Denis Duga

Personal information
- Date of birth: 5 September 1994 (age 31)
- Place of birth: Myjava, Slovakia
- Height: 1.76 m (5 ft 9 in)
- Position: Midfielder

Team information
- Current team: ViOn Zlaté Moravce
- Number: 14

Youth career
- 0000–2008: Spartak Myjava
- 2008–2013: Slavia Prague

Senior career*
- Years: Team / Apps / (Gls)
- 2013–2014: Slavia Prague jun.
- 2014: → Spartak Myjava (loan) / 13 / (1)
- 2014–2016: Spartak Myjava / 61 / (9)
- 2017: Sellier & Bellot Vlašim / 3 / (0)
- 2017: Senica / 14 / (1)
- 2018–: ViOn Zlaté Moravce / 181 / (7)

International career^{‡}
- 2015–2016: Slovakia U21 / 1 / (0)

= Denis Duga =

Slovak footballer (born 1994)

Denis Duga (born 5 September 1994) is a Slovak professional footballer who currently plays for Slovak club ViOn Zlaté Moravce in the 2. Liga. He currently captains the side.

== Club career ==

=== FK Senica ===
In August 2017, it was announced that Duga would be returning to Slovakia to join First Football League club FK Senica. He was considered the most experienced player in the squad at the age of only 22.

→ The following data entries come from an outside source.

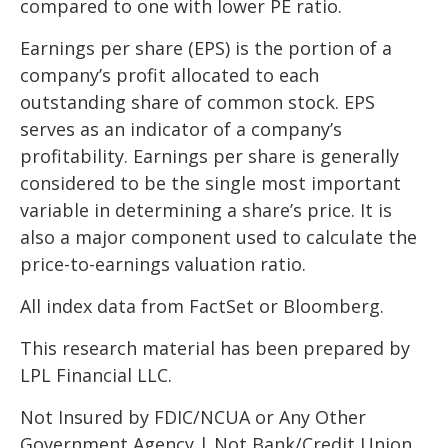
compared to one with lower PE ratio.
Earnings per share (EPS) is the portion of a
company’s profit allocated to each
outstanding share of common stock. EPS
serves as an indicator of a company’s
profitability. Earnings per share is generally
considered to be the single most important
variable in determining a share’s price. It is
also a major component used to calculate the
price-to-earnings valuation ratio.
All index data from FactSet or Bloomberg.
This research material has been prepared by
LPL Financial LLC.
Not Insured by FDIC/NCUA or Any Other
Government Agency | Not Bank/Credit Union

He made his debut for Senica in a 1–0 home defeat in the league against FC Nitra. Duga's first contribution came in a 3–1 loss against Spartak Trnava, assisting a goal scored by Jurij Medveděv in the 70th minute. Duga scored his first goal for the club in a 2–2 draw against ŠK Slovan Bratislava, scoring in the 46th minute to make the score 2–1 in favor of the opponents. Four minutes after half time, Oliver Podhorín would score the equalizing goal for Senica.

=== Zlaté Moravce ===
In 2018, Duga joined fellow league outfit side FC ViOn Zlaté Moravce. He made his first division debut for ViOn in a 1–0 away victory against his former club, FK Senica. Duga scored his first goal for the club 2 seasons after his debut, scoring in the 21st minute of the game in a 2–1 loss against FC DAC 1904 Dunajská Streda. He experienced relegation with the club in the 2023–24 season. He signed an extension to his contract with ViOn in 2024 alongside several other players.

== International career ==
Duga once played for the Slovakia national under-21 football team under coach Pavel Hapal while playing for Slavia Prague in the youth category.